The North Level District Internal Drainage Board have a pumping station nearby. Postland pumping station was built in 1973, to drain 9.91 sqmi of agricultural land to the east of the New River. More recently, it has had to handle runoff from urban development in Crowland. The housing developers enlarged the drainage channel to the station, so that it can hold more water, avoiding the need to increase the capacity of the pumps. The station houses three axial flow pumps, powered by 131kW electric motors, which discharge into a 300 ft pipeline. The station can transfer 312 Ml per day, and the pipeline carries the water across the washes into the Welland.

==Route==

The New River begins to the north east of Sissons Farm, close to the confluences between the River Welland, the Maxey Cut, the South Drain and the Folly River. The Welland is navigable below this point, but not above it. The New River heads to the north east, with Corporation Bank forming its right bank. A public byway runs along the top of Corporation Bank. The area between the river and the Welland is called The Wash. To the north of Willow Bank Farm, the distance between the rivers increases, and Kennulph's Stone is located when the widening begins. The stone consists of a rectangular base and part of the shaft of a cross, dating from around 1200, but re-erected at the site in 1817. It is a Grade II listed structure, and the area around it is a scheduled monument. Kennulph was the first abbot of Crowland Abbey.

After Kennulphs Stone, the washland between the rivers is known as Crowland High Wash. Corporation Bank continues until the river reaches Crowland, where it turns to the north. At Crowland, the B1166 road Gravel Causeway crosses both rivers to reach the left bank of the Welland, which it follows upstream. The New River runs along the western edge of Crowland and widens a little. To the north of the town, Wash Bank forms the right bank of the river, with a public footpath running along it. At Crowland Low Wash and Crowland Fodder Lots, the distance between the two rivers is around 0.6 mi, but the washland then narrows until the New River is running next to the left bank of the Welland. Both turn to the north-east, and there is a land drainage pumping station at the turn. The distance between the rivers then increases again, and at Cloot House the footpath is replaced by Cloot Drove, which becomes Wash Bank once it is running along the embankment.

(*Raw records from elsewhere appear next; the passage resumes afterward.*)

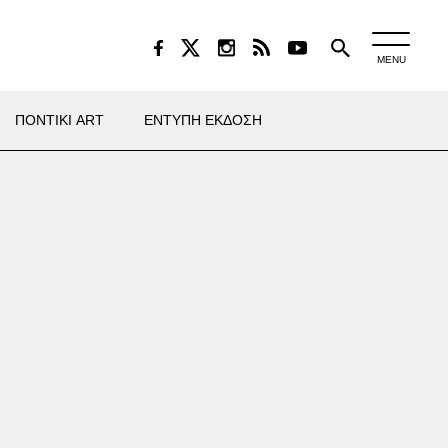
MENU
ΠΟΝΤΙΚΙ ART
ΕΝΤΥΠΗ ΕΚΔΟΣΗ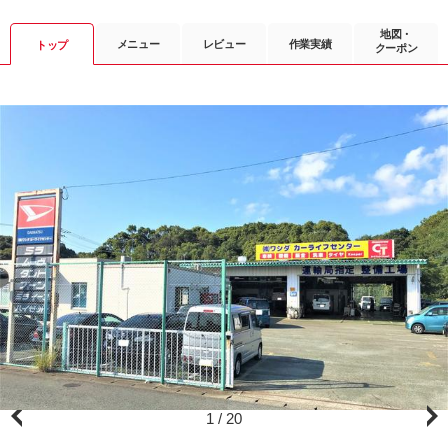
地図・
メニュー
レビュー
作業実績
トップ
クーポン
1
/
20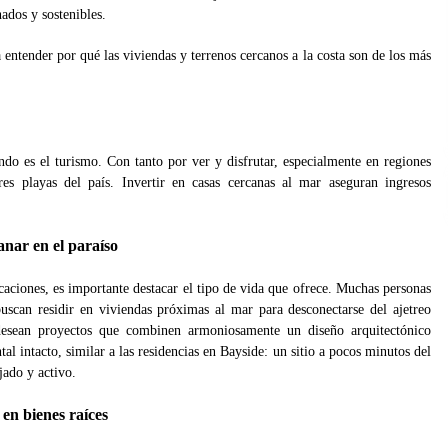
dos y sostenibles.
entender por qué las viviendas y terrenos cercanos a la costa son de los más
do es el turismo. Con tanto por ver y disfrutar, especialmente en regiones
s playas del país. Invertir en casas cercanas al mar aseguran ingresos
anar en el paraíso
caciones, es importante destacar el tipo de vida que ofrece. Muchas personas
 buscan residir en viviendas próximas al mar para desconectarse del ajetreo
esean proyectos que combinen armoniosamente un diseño arquitectónico
l intacto, similar a las residencias en Bayside: un sitio a pocos minutos del
jado y activo.
 en bienes raíces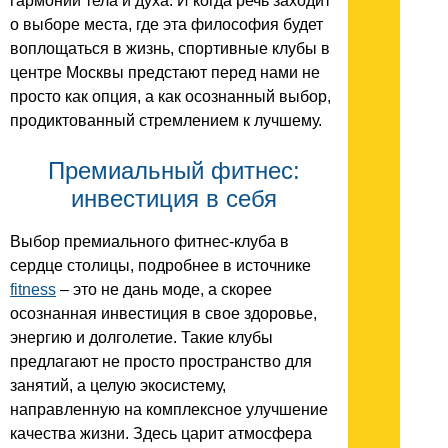
гармонии тела и духа. И когда речь заходит
о выборе места, где эта философия будет
воплощаться в жизнь, спортивные клубы в
центре Москвы предстают перед нами не
просто как опция, а как осознанный выбор,
продиктованный стремлением к лучшему.
Премиальный фитнес:
инвестиция в себя
Выбор премиального фитнес-клуба в
сердце столицы, подробнее в источнике
fitness
– это не дань моде, а скорее
осознанная инвестиция в свое здоровье,
энергию и долголетие. Такие клубы
предлагают не просто пространство для
занятий, а целую экосистему,
направленную на комплексное улучшение
качества жизни. Здесь царит атмосфера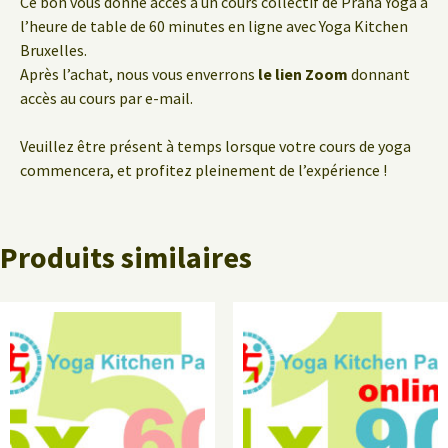
Ce bon vous donne accès à un
cours collectif de Prana Yoga à
l’heure de table de 60 minutes en ligne avec Yoga Kitchen
Bruxelles.
Après l’achat, nous vous enverrons
le lien Zoom
donnant
accès au cours par e-mail.
Veuillez être présent à temps lorsque votre cours de yoga
commencera, et profitez pleinement de l’expérience !
Produits similaires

When the river reaches Brotherhouse Bar, there is a boundary cross near the right bank. This also dates from around 1200, and marked the extent of land owned by Crowland Abbey. It is known as St. Guthlacs Cross, and is built of limestone ashlar. It is a listed structure and a scheduled monument. Historic England call the location Brothershome Bar, rather than the Ordnance Survey's Brotherhouse Bar. A public footpath crosses the river and continues to a new footbridge over the Welland at Four Mile Bar, constructed in 1953 as part of the major drainage works following flooding in 1947. The river turns to the north, and a road runs along the top of Barrier Bank, which forms the right bank. A track called New River Drove runs beside the river, and there are small bridges carrying other tracks across the river into Cowbit Wash. Named ones include Bell Row Drove, Cannonhill Drove, Brownlow's Drove and Tollbar Drove. The village of Cowbit is to the east of the Barrier Bank, and the river turns to the north west there.

As the river turns to the north, Cowbit Wash has been divided by the construction of an embankment carrying the A1175 road. There is a service area by a roundabout on the right bank of the New River. The river continues northwards to Little London, where it enters the Welland through a sluice structure.